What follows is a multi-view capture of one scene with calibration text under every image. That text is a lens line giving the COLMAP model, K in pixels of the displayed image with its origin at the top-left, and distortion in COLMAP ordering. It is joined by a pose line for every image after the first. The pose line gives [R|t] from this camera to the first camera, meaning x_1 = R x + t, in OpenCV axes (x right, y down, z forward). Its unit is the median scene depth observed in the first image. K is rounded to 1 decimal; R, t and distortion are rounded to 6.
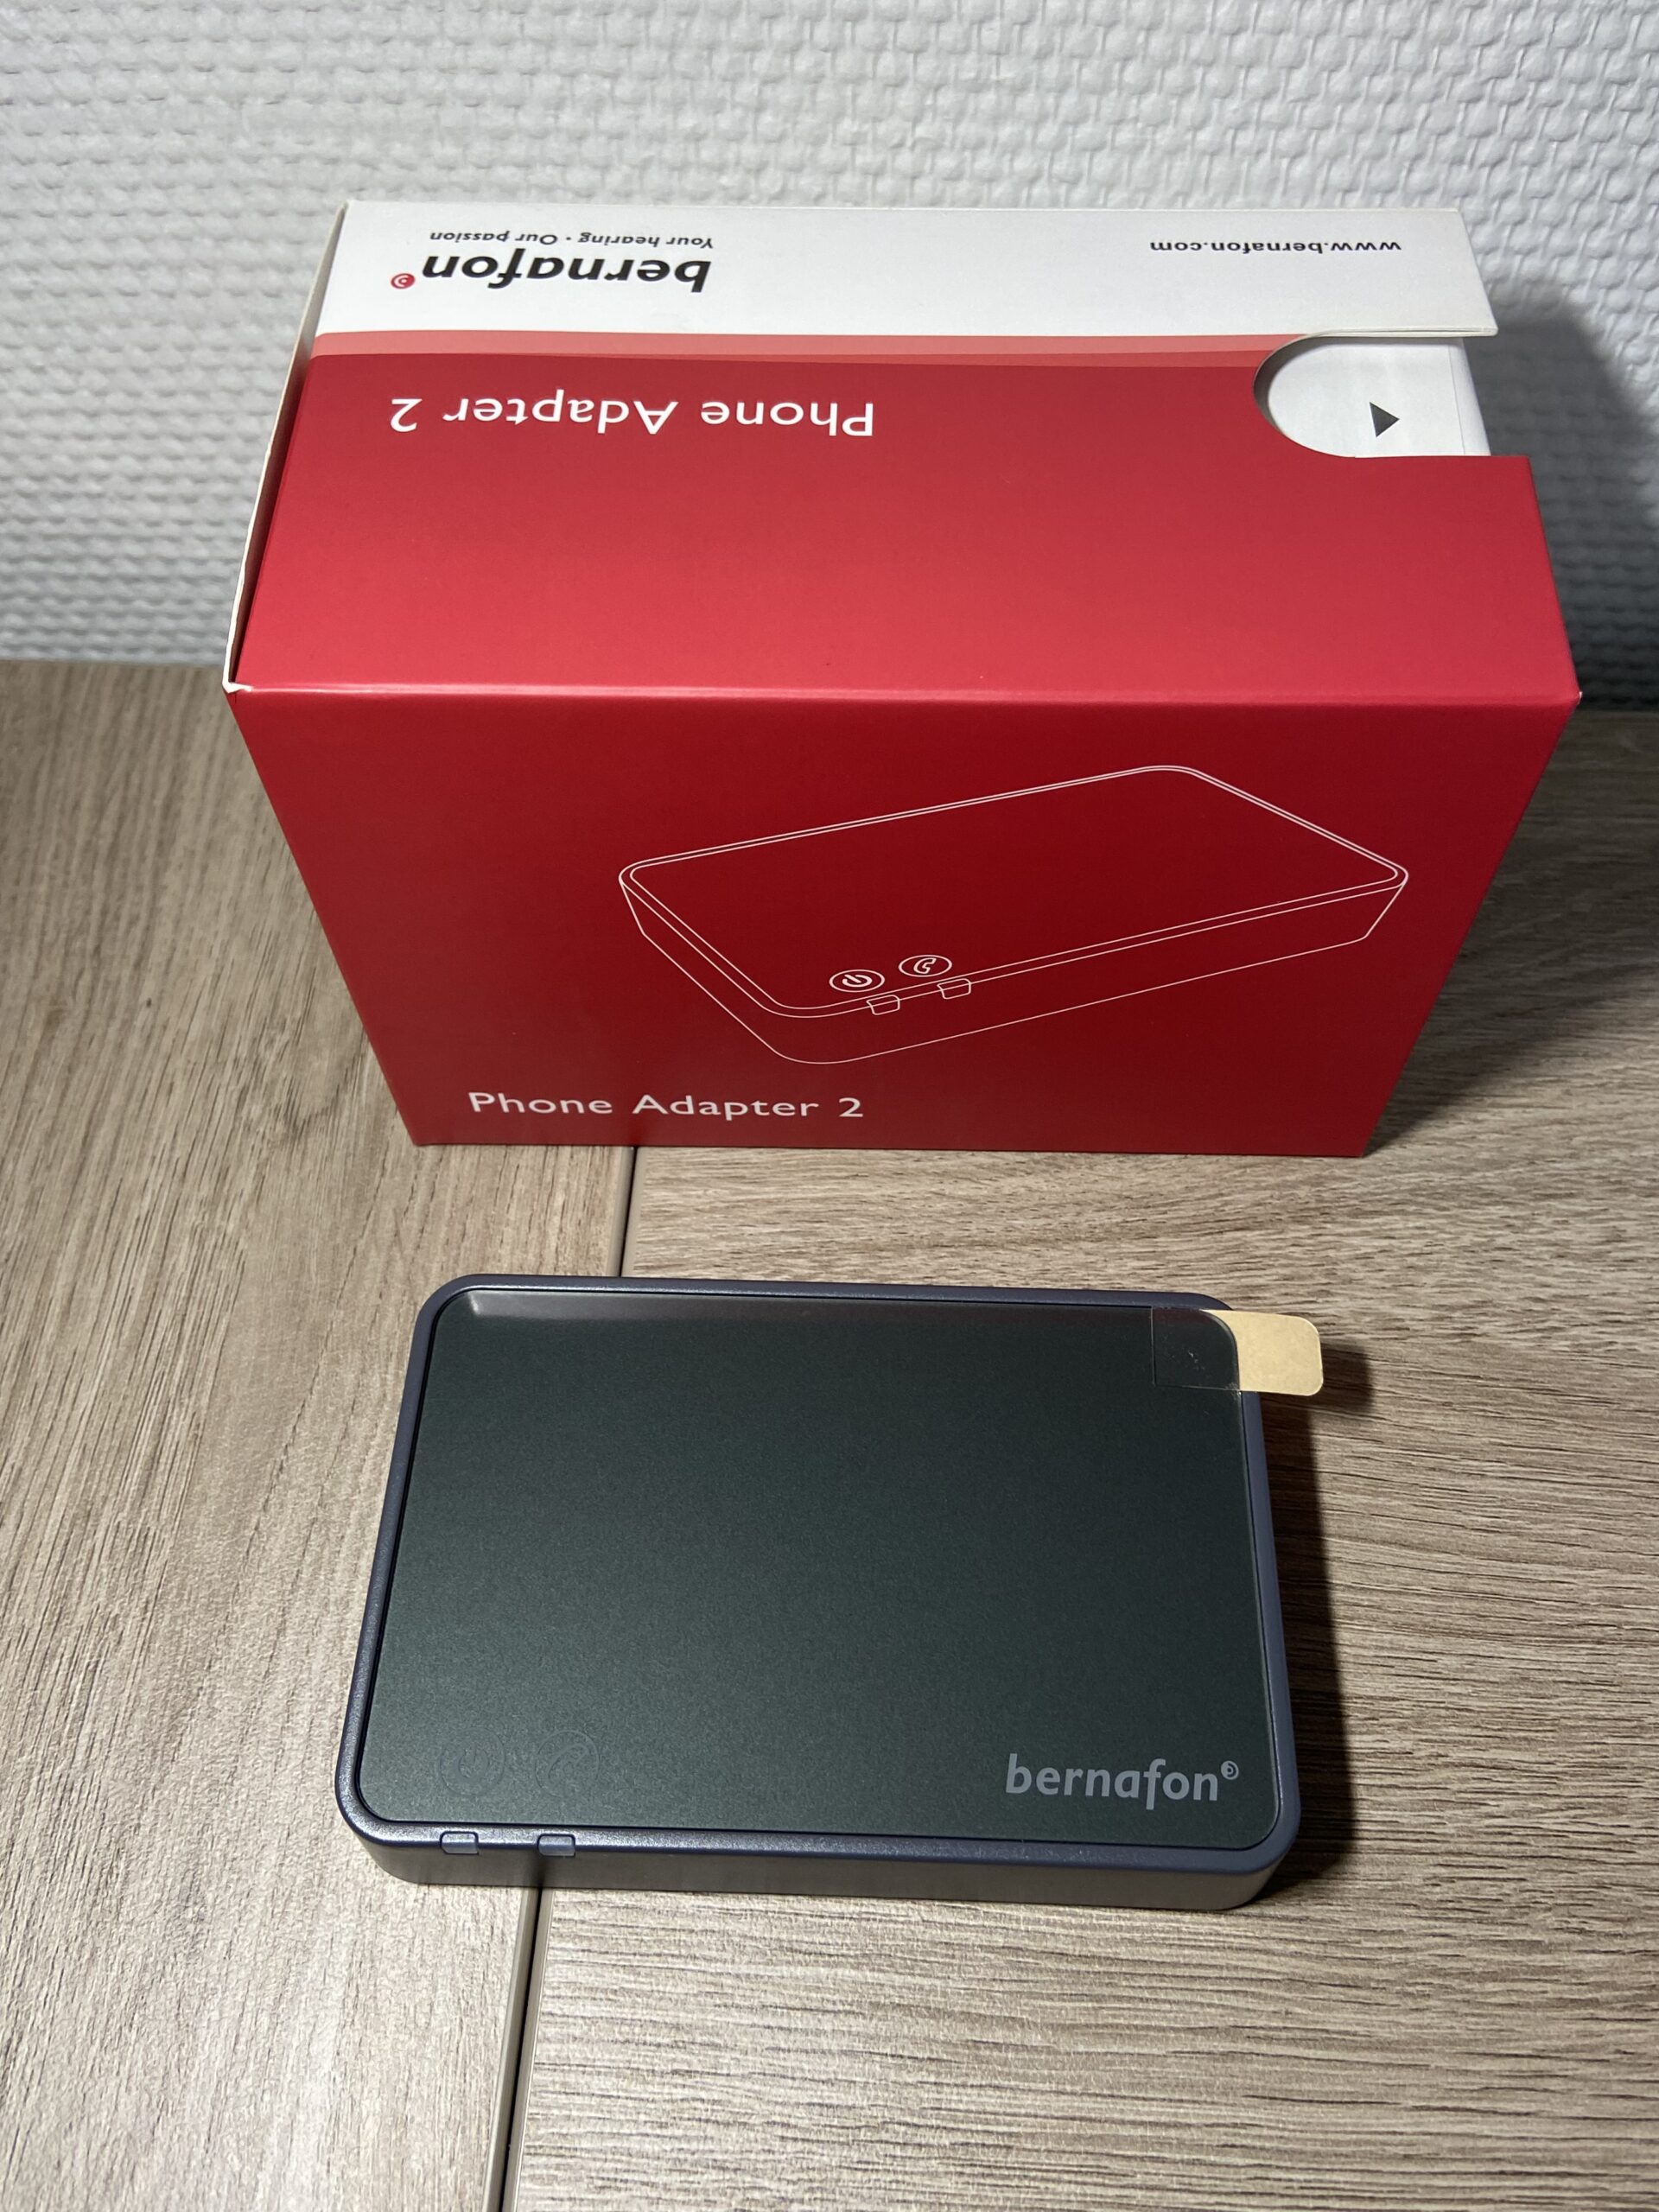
lens RADIAL K [[1860.2, 0, 839.8], [0, 1860.2, 1064.3], [0, 0, 1]] dist [0.134879, -0.197197]
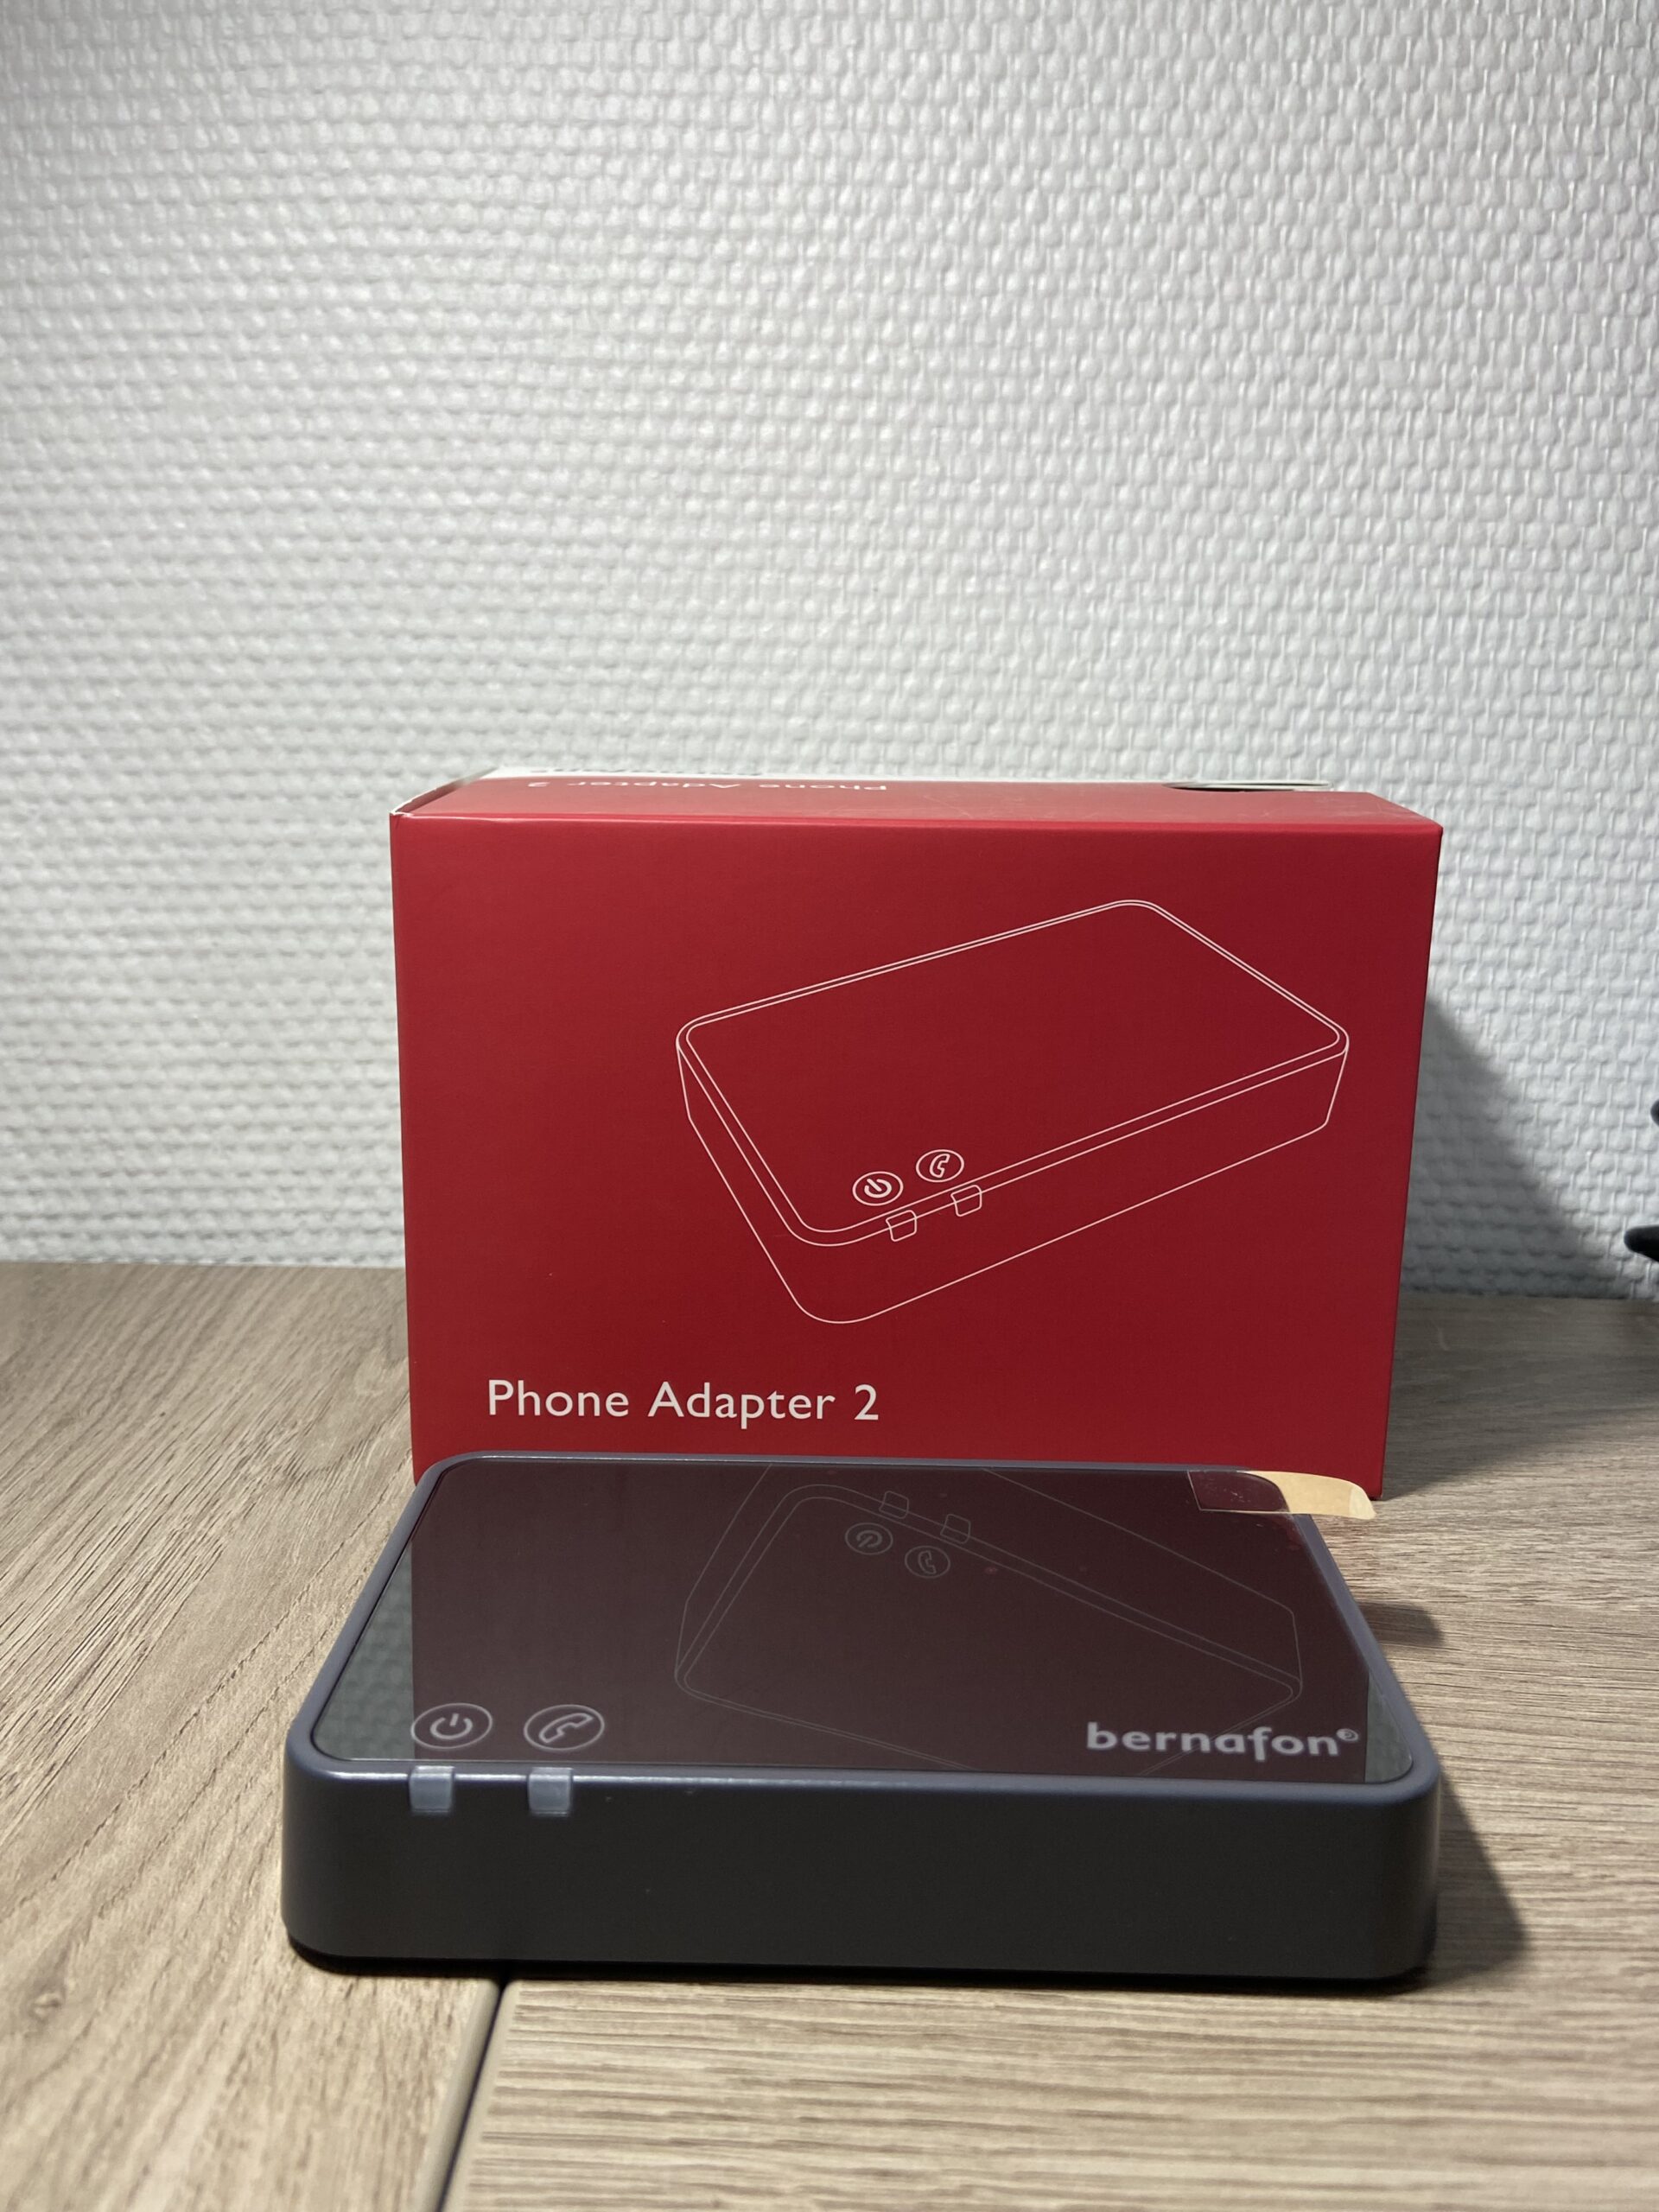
lens RADIAL K [[1860.2, 0, 839.8], [0, 1860.2, 1064.3], [0, 0, 1]] dist [0.134879, -0.197197]
pose [[0.999345, 0.018943, 0.030819, -0.044745], [0.008153, 0.712083, -0.702048, 0.623761], [-0.035245, 0.701840, 0.711462, 0.156608]]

_EXERCISE GOAL_
Reproduce every line of text in the material above character for character, leaving out the pictures.

_EXERCISE OUTPUT_
What follows is a multi-view capture of one scene with calibration text under every image. That text is a lens line giving the COLMAP model, K in pixels of the displayed image with its origin at the top-left, and distortion in COLMAP ordering. It is joined by a pose line for every image after the first. The pose line gives [R|t] from this camera to the first camera, meaning x_1 = R x + t, in OpenCV axes (x right, y down, z forward). Its unit is the median scene depth observed in the first image. K is rounded to 1 decimal; R, t and distortion are rounded to 6.
lens RADIAL K [[1860.2, 0, 839.8], [0, 1860.2, 1064.3], [0, 0, 1]] dist [0.134879, -0.197197]
lens RADIAL K [[1860.2, 0, 839.8], [0, 1860.2, 1064.3], [0, 0, 1]] dist [0.134879, -0.197197]
pose [[0.999345, 0.018943, 0.030819, -0.044745], [0.008153, 0.712083, -0.702048, 0.623761], [-0.035245, 0.701840, 0.711462, 0.156608]]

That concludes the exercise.